REGULATION OF THE TRYTOPHAN GENES IN BACILLUS

芽孢杆菌中色氨酸基因的调控

• 批准号: 6526006
• 负责人: PAUL D GOLLNICK
• 金额: $ 28.34万
• 依托单位: STATE UNIVERSITY OF NEW YORK AT BUFFALO
• 依托单位国家: 美国
• 财政年份: 2000
• 资助国家: 美国
• 起止时间: 2000-09-15 至 2004-08-31
• 项目状态: 已结题
• 来源: https://reporter.nih.gov/project-details/6526006
• 关键词: Bacillus; RNA binding protein; bacterial RNA; bacterial genetics; genetic transcription; protein binding; tryptophan

Controlling transcription termination prior to the coding region is a commonly used strategy to regulate gene expression in bacteria, including many with importance to human health. Such control mechanisms are collectively termed attenuation and antitermination. The proposed research will investigate the mechanisms by which RNA binding proteins recognize and bind to specific sites in RNA, and how these interactions regulate transcription attenuation. The model system of study is the TRAP protein (trp RNA-binding Attenuation Protein), an RNA binding protein that regulates transcription attenuation of the tryptophan biosynthetic genes in Bacillus subtilis and related Bacilli. In the presence of excess tryptophan, TRAP is activated to bind to a series of 11 GAG or UAG repeats in the 5' leader region of the trp operon. This binding induces formation of a transcription terminator, which halts expression of the genes.

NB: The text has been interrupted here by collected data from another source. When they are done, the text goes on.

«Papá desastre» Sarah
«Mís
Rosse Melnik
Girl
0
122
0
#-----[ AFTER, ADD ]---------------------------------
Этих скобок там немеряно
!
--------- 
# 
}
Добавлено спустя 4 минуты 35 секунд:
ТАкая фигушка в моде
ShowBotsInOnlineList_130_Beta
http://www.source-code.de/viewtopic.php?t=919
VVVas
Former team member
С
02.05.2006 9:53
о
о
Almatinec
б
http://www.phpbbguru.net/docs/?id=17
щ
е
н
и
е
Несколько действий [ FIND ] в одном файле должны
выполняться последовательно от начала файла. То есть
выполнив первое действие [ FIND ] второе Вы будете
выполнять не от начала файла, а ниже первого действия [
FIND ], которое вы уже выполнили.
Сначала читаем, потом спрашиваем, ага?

TRAP is an 11 subunit protein that forms a symmetric ring. RNA binds to TRAP by wrapping around the outer perimeter of the protein ring. The detailed mechanism by which TRAP associates with its RNA target will be characterized using a combination of equilibrium binding studies, nucleoside analogs, and rapid-quench stopped-flow studies. TRAP is activated to bind RNA by binding 11 molecules of L-tryptophan. Crystallography, genetics and biochemical approaches will be used to determine the mechanism by which tryptophan binding activates TRAP. The third objective is to develop a more detailed understanding of the mechanism of TRAP mediated transcription attenuation. Key elements of the TRAP binding site in the trp leader will be altered and the effects of these changes on attenuation studied in vivo using a trpE''-'lacZ gene fusion. These studies will be guided by the information learned from in vitro studies of the TRAP/RNA interaction.

在编码区域之前控制转录终止是一个 通常使用的策略来调节细菌中基因表达，包括 许多对人类健康的重要性。这样的控制机制是统称的 被称为衰减和抗肿性。拟议的研究将调查 RNA结合蛋白识别并结合特定的机制 RNA中的位点，以及这些相互作用如何调节转录衰减。 研究模型系统是陷阱蛋白（TRP RNA结合衰减 蛋白质），一种调节转录衰减的RNA结合蛋白 枯草芽孢杆菌和相关杆菌中的色氨酸生物合成基因。在 陷阱过多的陷阱被激活与11系列结合 在TRP操纵子的5'领导区域中重复插科打或UAG。这种结合 诱导转录终结子的形成，该终结者停止了 基因。陷阱是形成对称环的11个亚基蛋白。 RNA与 通过缠绕在蛋白环的外周围缠绕陷阱。 捕集陷阱与其RNA目标相关的详细机制将是 使用核苷的平衡结合研究的组合表征 类似物和快速淬灭已停止了流量研究。陷阱被激活以结合RNA 通过结合11个l- tryptophan的分子。晶体学，遗传学和 生化方法将用于确定其机制 色氨酸结合激活陷阱。第三个目标是开发更多 详细了解陷阱介导的转录机理 衰减。 TRP领导者中陷阱绑定站点的关键要素将是 改变了这些变化对使用A在体内研究的衰减的影响 trpe'' - 'lacz基因融合。这些研究将以信息为指导 从陷阱/RNA相互作用的体外研究中学到的。